The bill also includes a penalty provision to enforce compliance. While the bill does not affect an insured’s right to sue for bad faith based on the insurer’s refusal to accept a settlement demand, the bill penalizes those claimants who fail to comply with the bill’s requirements. If a claimant makes a time-limited demand that does not meet the bill’s requirements, the demand will be inadmissible in any future bad faith claim.
The second component of House Bill 339/714 reforms Section 537.065. Currently, any insurer in Missouri that issues a coverage declination or reserves its right to deny coverage, although providing its insured with a defense, faces the risk of a Section 537.065 agreement. These agreements, as a matter of Missouri public policy, authorize collusion between the insured and the claimant and result in uncontested judgments that far exceed the claim’s reasonable settlement value by depriving the insurer of any right to participate in the insured’s defense.
Moreover, judgments following Section 537.065 agreements often include findings of fact and conclusions of law that are drafted with the objective of defeating the insurer’s coverage defenses in the coverage litigation that typically follows a judgment entered under the statute. As held by the Missouri Supreme Court, an insurer is bound by the facts found by the trial court and has no right to relitigate the issues of liability or damages or those facts decided by the trial court that directly impact the insurer’s coverage position.
As a practical matter, Section 537.065 agreements and the judgments that have followed these agreements have operated to deprive insurers of any meaningful way to limit their exposure or litigate their coverage position. The statute’s chilling effect, thus, resulted in decisions by insurers to provide coverage unconditionally for claims for which they possessed substantial coverage defenses or for which their policies provided no coverage at all. In the end, the insurer’s retention of control over the insured’s defense provided the best means for the insurer to avoid potential exposure for extra-contractual liability and the risks and uncertainty of litigating the insurer’s coverage defenses.
House Bill 339/714 provides some relief from the harshest effects of Section 537.065 practice. The new bill forbids insureds and claimants from entering into Section 537.065 agreements in those cases in which the insurer is providing its insured an unconditional defense. No longer may claimants and insureds resort to a Section 537.065 agreement when the insurer has rejected a settlement demand.
House Bill 339/714 also provides redress to insurers in those cases in which Section 537.065 agreements are permitted.
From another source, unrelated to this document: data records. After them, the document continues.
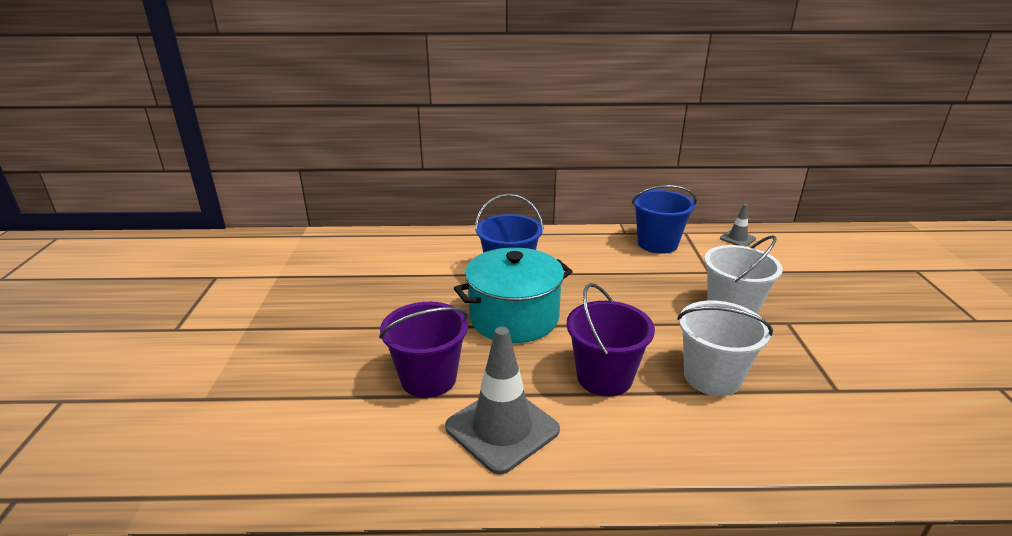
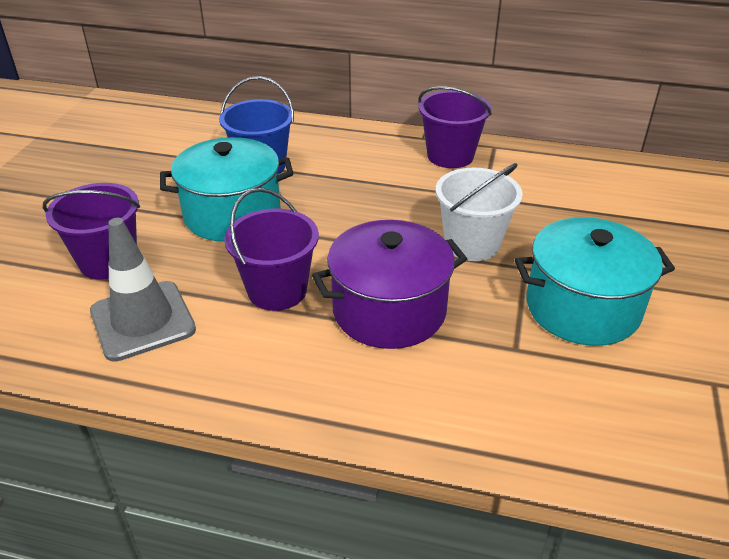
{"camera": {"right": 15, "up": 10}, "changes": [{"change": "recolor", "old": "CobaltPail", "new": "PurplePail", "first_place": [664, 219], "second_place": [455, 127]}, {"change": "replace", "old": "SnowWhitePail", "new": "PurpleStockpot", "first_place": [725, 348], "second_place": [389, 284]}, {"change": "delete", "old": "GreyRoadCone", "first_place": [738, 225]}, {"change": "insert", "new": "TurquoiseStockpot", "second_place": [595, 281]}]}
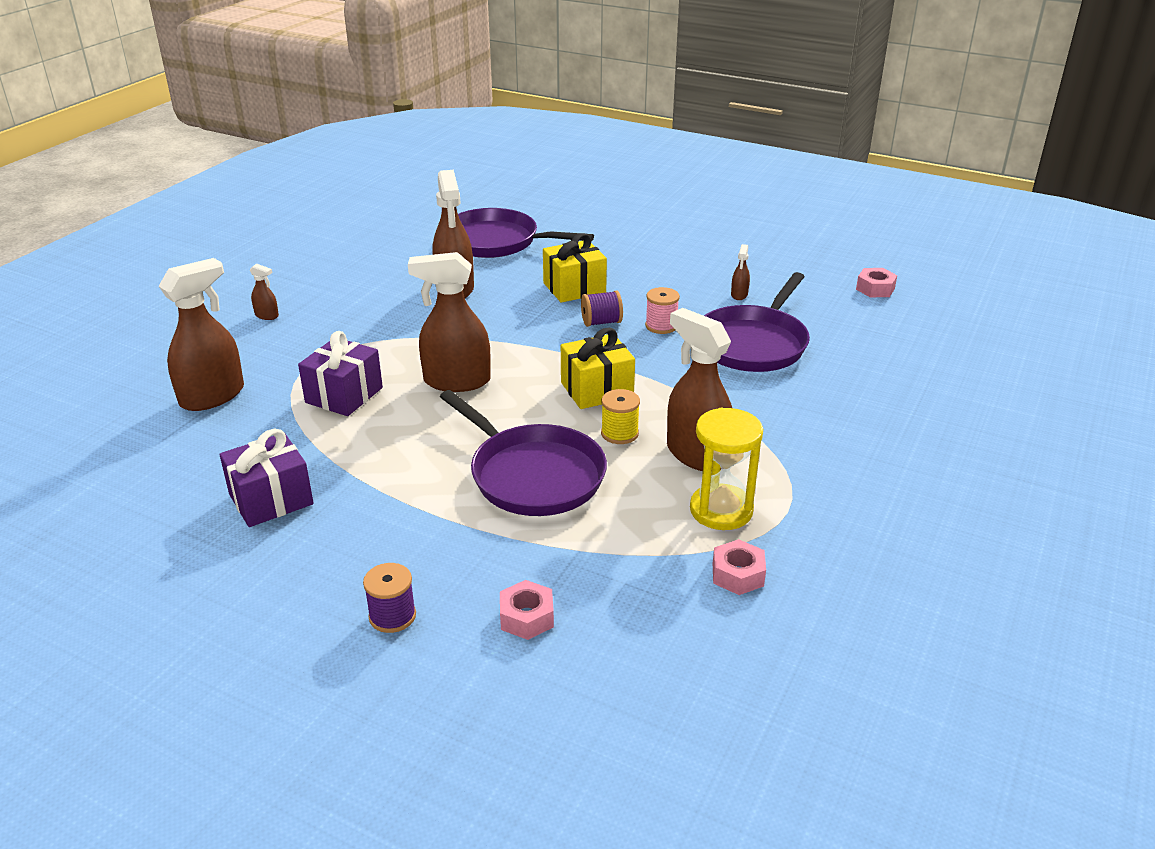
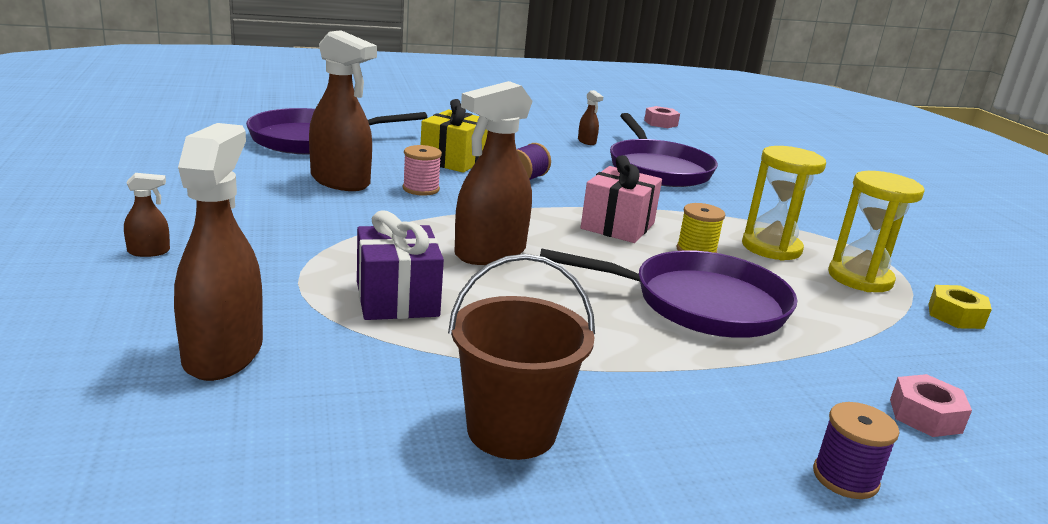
{"camera": {"right": -45, "up": -10}, "changes": [{"change": "replace", "old": "PurpleGift", "new": "RussetPail", "first_place": [267, 477], "second_place": [521, 357]}, {"change": "recolor", "old": "GoldenGift", "new": "RosePinkGift", "first_place": [598, 368], "second_place": [621, 199]}, {"change": "move", "old": "RosePinkReelOfThread", "first_place": [662, 310], "second_place": [422, 170]}, {"change": "replace", "old": "RussetSprayBottle", "new": "GoldenHourglass", "first_place": [699, 389], "second_place": [784, 203]}, {"change": "recolor", "old": "RosePinkHexagonNut", "new": "GoldenHexagonNut", "first_place": [739, 567], "second_place": [960, 307]}]}
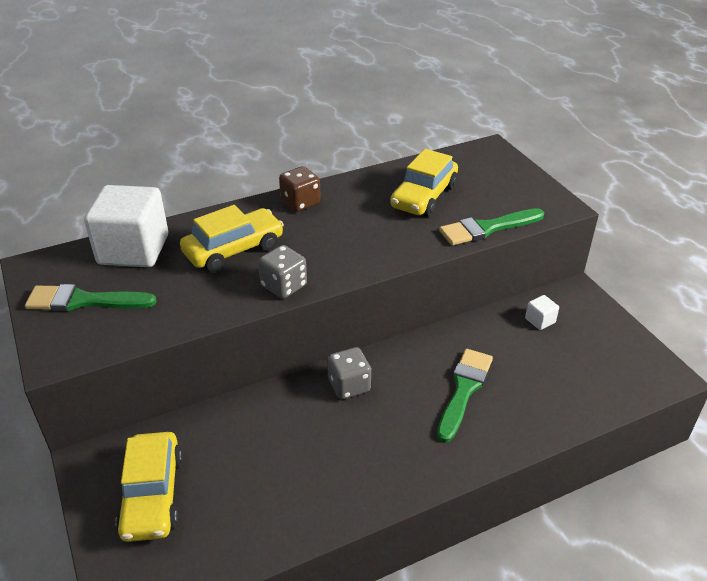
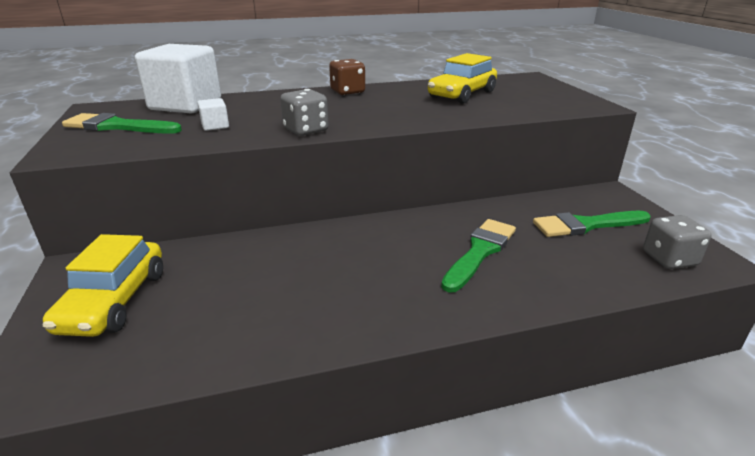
{"camera": {"right": 10, "up": -10}, "changes": [{"change": "delete", "old": "GoldenAutomobile", "first_place": [232, 238]}, {"change": "move", "old": "GreyGameDie", "first_place": [349, 373], "second_place": [677, 242]}, {"change": "move", "old": "EmeraldPaintBrush", "first_place": [491, 226], "second_place": [592, 224]}, {"change": "move", "old": "SnowWhiteBlock", "first_place": [542, 312], "second_place": [213, 114]}]}
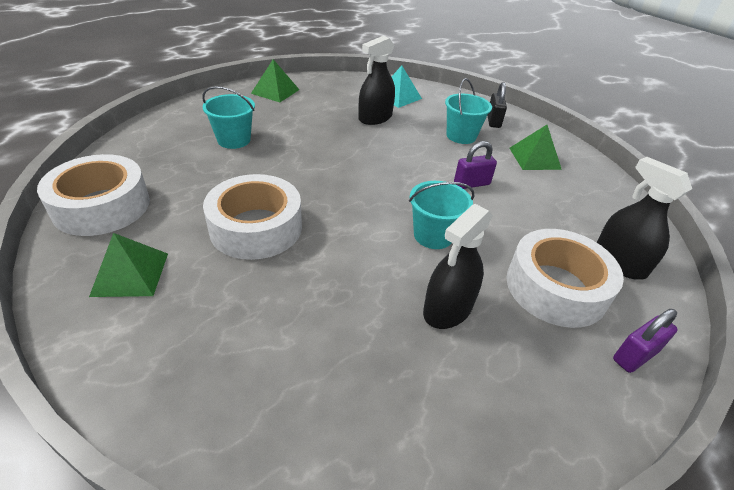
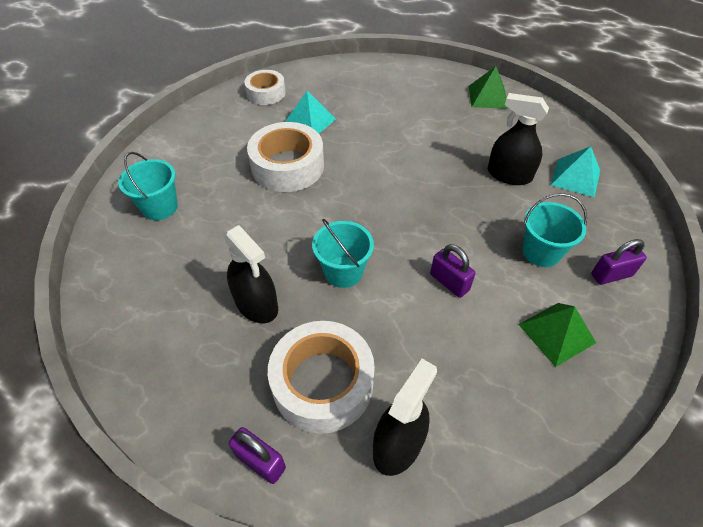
{"camera": {"right": 70, "up": 10}, "changes": [{"change": "resize", "old": "SnowWhiteStickyTape", "first_place": [93, 195], "second_place": [265, 87], "factor": 0.61}, {"change": "delete", "old": "EmeraldPyramid", "first_place": [128, 265]}, {"change": "move", "old": "TurquoisePail", "first_place": [228, 117], "second_place": [148, 186]}, {"change": "rotate", "old": "BlackSprayBottle", "first_place": [458, 266], "second_place": [250, 274], "degrees": -150}, {"change": "recolor", "old": "BlackLock", "new": "PurpleLock", "first_place": [497, 105], "second_place": [619, 262]}, {"change": "insert", "new": "TurquoisePyramid", "second_place": [310, 112]}]}
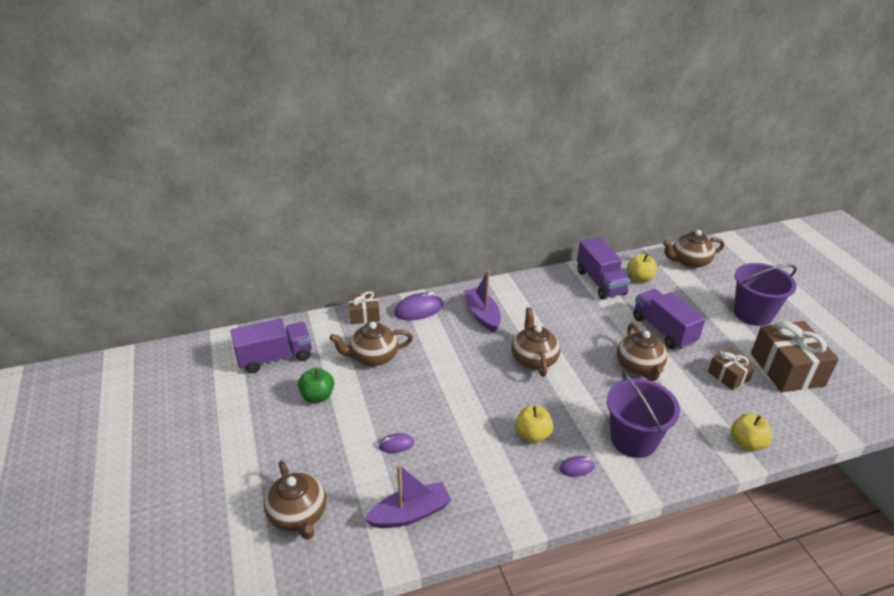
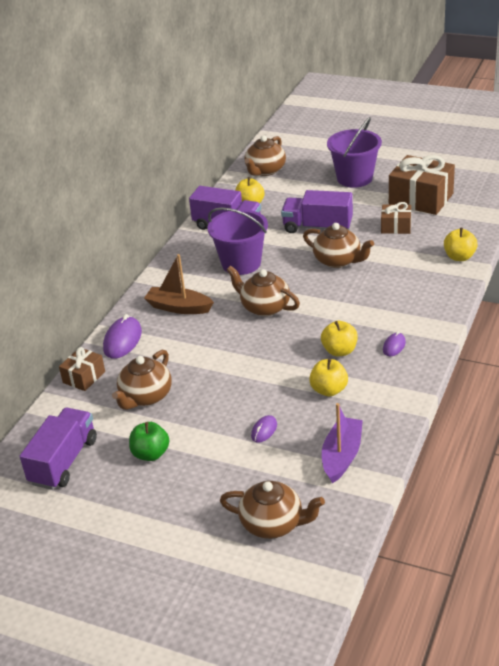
{"camera": {"right": -45, "up": 0}, "changes": [{"change": "recolor", "old": "PurpleToyBoat", "new": "RussetToyBoat", "first_place": [482, 301], "second_place": [179, 284]}, {"change": "move", "old": "PurplePail", "first_place": [643, 415], "second_place": [238, 241]}, {"change": "insert", "new": "GoldenAppleFruit", "second_place": [328, 377]}]}
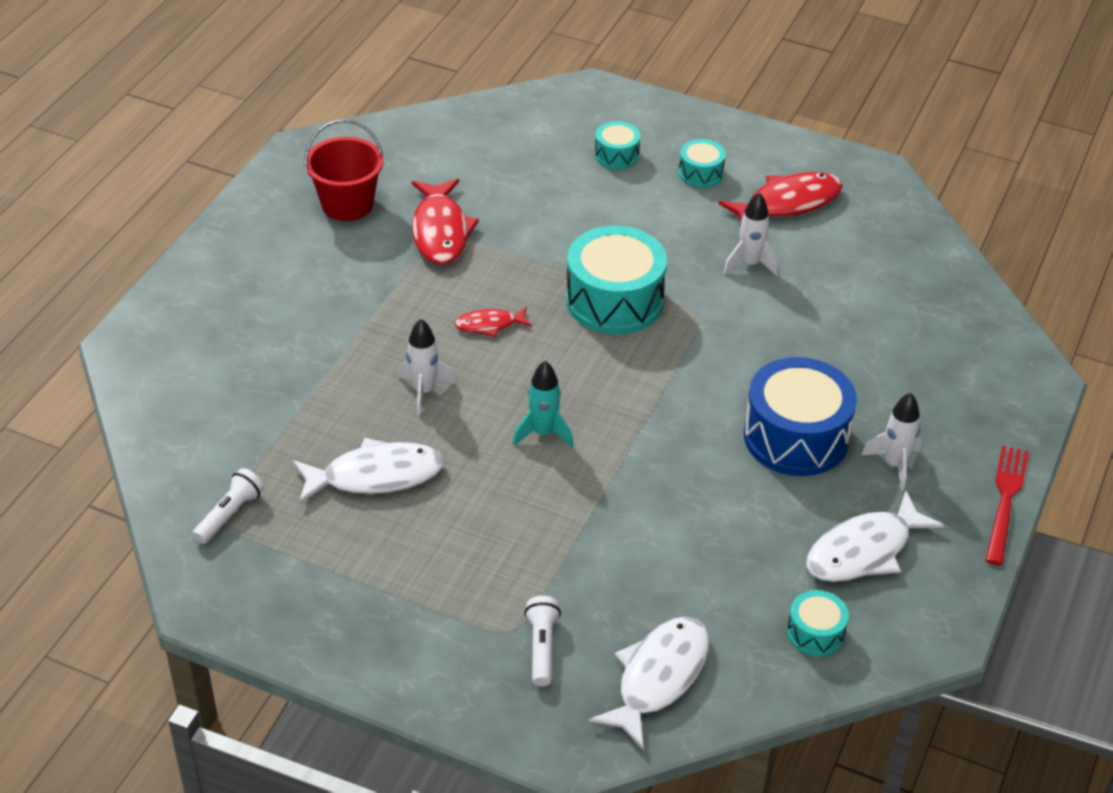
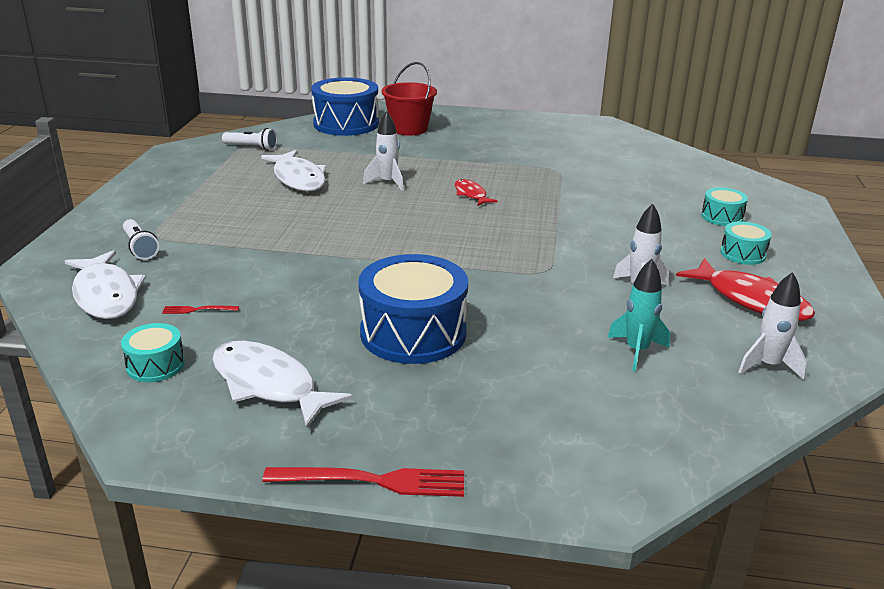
{"camera": {"right": 75, "up": -15}, "changes": [{"change": "move", "old": "CrimsonPail", "first_place": [343, 170], "second_place": [409, 98]}, {"change": "delete", "old": "CrimsonFish", "first_place": [445, 222]}, {"change": "move", "old": "TurquoiseToyRocket", "first_place": [543, 404], "second_place": [638, 315]}, {"change": "rotate", "old": "SnowWhiteFlashlight", "first_place": [542, 641], "second_place": [141, 239], "degrees": 75}, {"change": "delete", "old": "TurquoiseToyDrum", "first_place": [616, 280]}, {"change": "rotate", "old": "SnowWhiteFish", "first_place": [649, 683], "second_place": [105, 284], "degrees": 45}, {"change": "move", "old": "SnowWhiteToyRocket", "first_place": [891, 442], "second_place": [772, 326]}, {"change": "insert", "new": "CrimsonDinnerFork", "second_place": [200, 309]}, {"change": "insert", "new": "CobaltToyDrum", "second_place": [345, 106]}]}
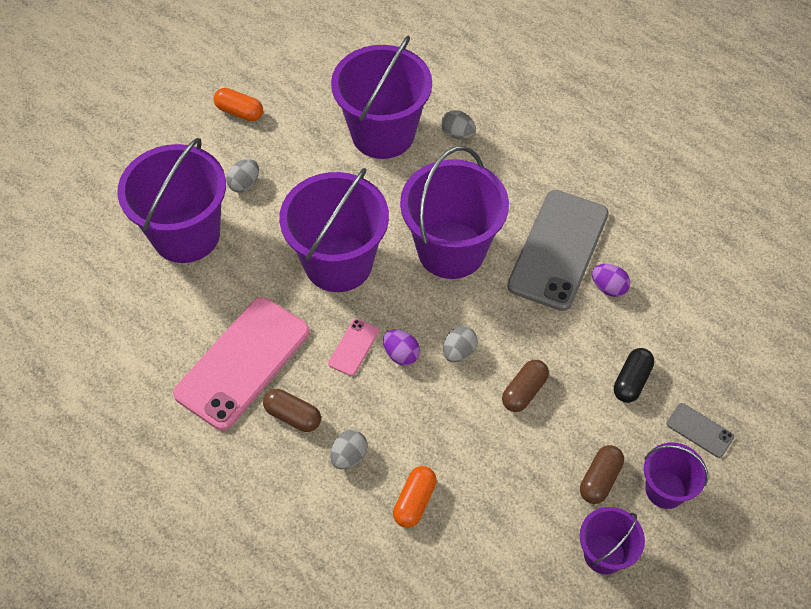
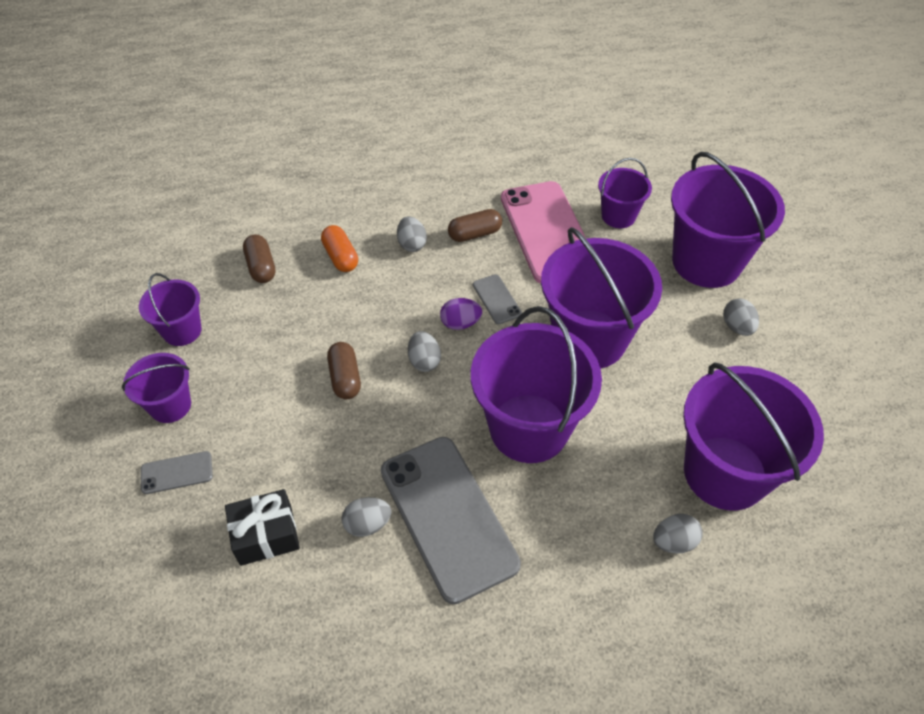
{"camera": {"right": 130, "up": -5}, "changes": [{"change": "delete", "old": "OrangeColouredPillShape", "first_place": [238, 104]}, {"change": "recolor", "old": "RosePinkPhone", "new": "GreyPhone", "first_place": [353, 347], "second_place": [497, 299]}, {"change": "move", "old": "RussetPillShape", "first_place": [602, 474], "second_place": [259, 258]}, {"change": "recolor", "old": "PurpleEgg", "new": "GreyEgg", "first_place": [611, 280], "second_place": [366, 517]}, {"change": "delete", "old": "BlackPillShape", "first_place": [634, 375]}, {"change": "insert", "new": "BlackGift", "second_place": [262, 527]}, {"change": "insert", "new": "PurplePail", "second_place": [625, 193]}]}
No longer may insureds and claimants enter into these agreements without notice to the insurer. Under the bill, 30 days’ notice is required. Further, the bill gives insurers the right to intervene in tort cases brought against their insureds in which their insureds have rejected the insurers’ reservation of rights defense. In the past, Missouri courts were uniform in holding that insurers had no right to intervene.
The Future
House Bill 339/714 has not yet been signed by Missouri’s governor. However, it is anticipated that he will do so, and, thus, the bill will take effect August 27, 2017. Its application will be prospective.
Insurers should be alert to the likelihood that they may face a flood of time-limited demands this summer before the new law takes effect. Claimants’ counsel may take this last opportunity to set up insurers for bad faith under the current law in Missouri that places no controls over time-limited demands.
Also, the bill may be subject to challenge by the claimants’ bar. In particular, the right of intervention may be subject to litigation. The Missouri General Assembly provided no guidance addressing what this new right entails. Do insurers have the right to intervene to defend the claim on the merits after their reservation of rights defense has been rejected, to intervene to litigate the facts necessary to establish their coverage position, or to intervene to seek a stay of the damage action pending a determination of the insurer’s declaratory judgment action? Only the future will tell how Missouri’s appellate courts will decide these questions.